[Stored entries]
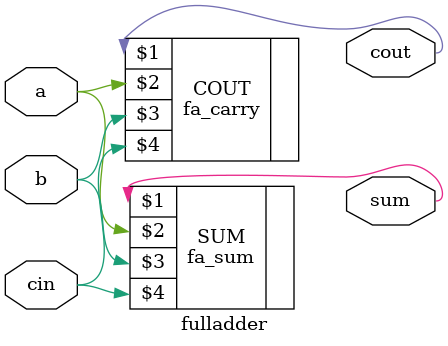
<source format=v>
`include "fa_carry.v"
`include "fa_sum.v"



module fulladder (sum , cout , a , b , cin);
    input a , b , cin;
    output sum , cout;

    fa_sum SUM (sum , a , b , cin); // Instantiate the sum module
    fa_carry COUT (cout , a , b , cin); // Instantiate the carry module
endmodule

</source>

_Task goal_
Please keep the pictures out and reproduce the records above exactly.

_Exercise response_
<source format=v>
`include "fa_carry.v"
`include "fa_sum.v"



module fulladder (sum , cout , a , b , cin);
    input a , b , cin;
    output sum , cout;

    fa_sum SUM (sum , a , b , cin); // Instantiate the sum module
    fa_carry COUT (cout , a , b , cin); // Instantiate the carry module
endmodule

</source>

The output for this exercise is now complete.